Router werden dafür verwendet 2 (oder mehrere) Netze miteinander zu verbinden
so funktioniert das Internet (inter = zwischen , net = Netz ... zwischen den Netzen sind??? ROUTER^^)
zweiter grund ist der Mangel an Ip Adressen, du kannst in deinem Heimnetz deine Ip's verwenden (private Adressbeiche 192.168.x.x , 172.16.x.x, 10.x.x.x oder wie du meinst) 
und an der äußeren Schnittstelle hat dein Router ne öffentliche IP (fürs inet), somit bleiben mehr Adressen für außen über ohne das deine rechner welche verbrauchen.
zur umwandlung von extern zu intern verwendet man NAT/PAT
und das wiederrum beitet sicherheit, da deine internen pc's nicht direkt ans internet angebunden sind, sondern über einen Router (der sogar noch als firewall dient, paketfilter)
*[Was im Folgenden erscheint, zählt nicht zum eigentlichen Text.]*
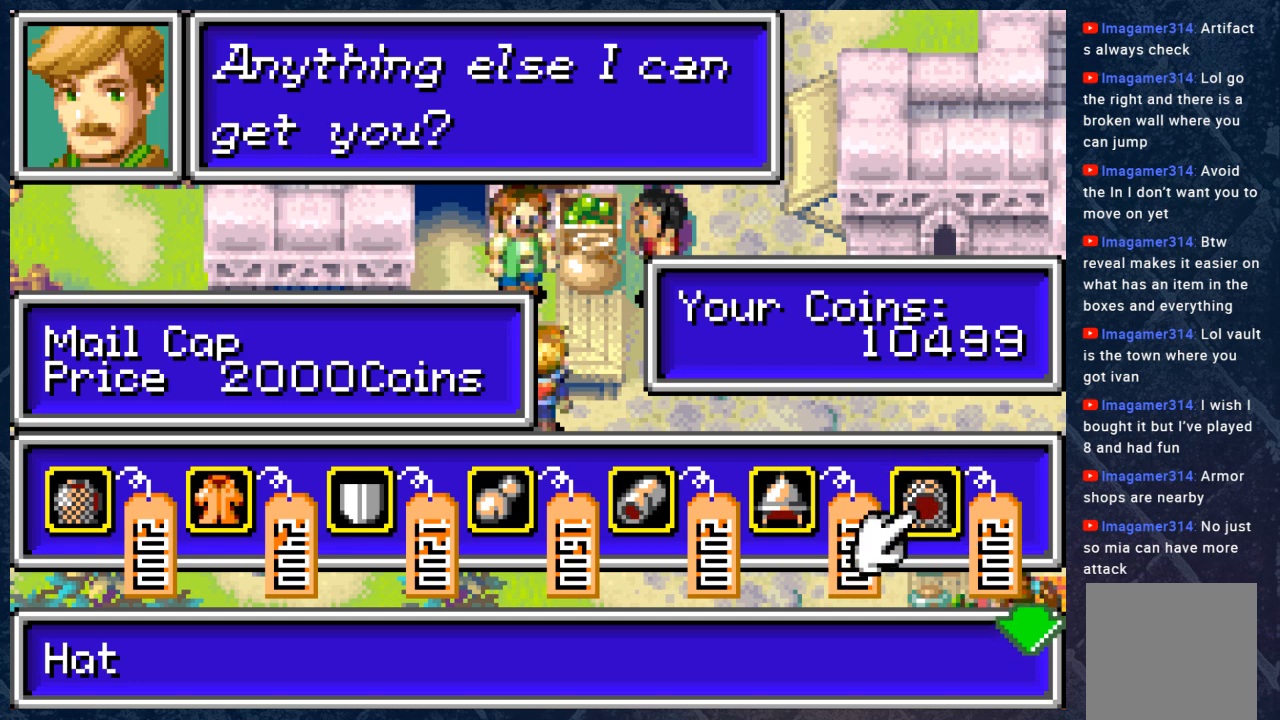
{"buttons": [], "left_stick": "center", "right_stick": "center", "events": []}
also 2 ports unbedingtes need

hoffe das konnte das etwas aufhellen


----------



## HoaX (6. Feb 2010)

Ich würde diese "Heimrouter" ehr als NAT-Gateways bezeichnen, denn mit richtigen Routern haben die kaum etwas gemein. z.B. verbinden diese Heimrouter die Netze ja nur in eine Richtung. Einfach so aus dem Internet ins interne Netz geht nicht. Und Routingprotokolle können auch die meisten nicht.


----------



## Sotsch (6. Feb 2010)

Um vielleicht nochmal auf die Fragestellung einzugehen, 2 Schnittstelle daher, weil Das interne Netz mit dem externen verbunden werden soll und die privaten Adressen nicht geroutet werden.
Bekommst ja vom Provider ne IP (dynamisch) an deine externe Schnittstelle zugewiesen.

Wenn es dich interessiert, Routingprotokoll ist häufig RIP und wird grob gesagt dazu verwendet damit dein Router weiß wohin er die Pakete senden muss, wenn er die gewünschte ziel - Ip Adresse nicht kennt.. (router tauschen so genannte Routing tabellen miteinander aus)


----------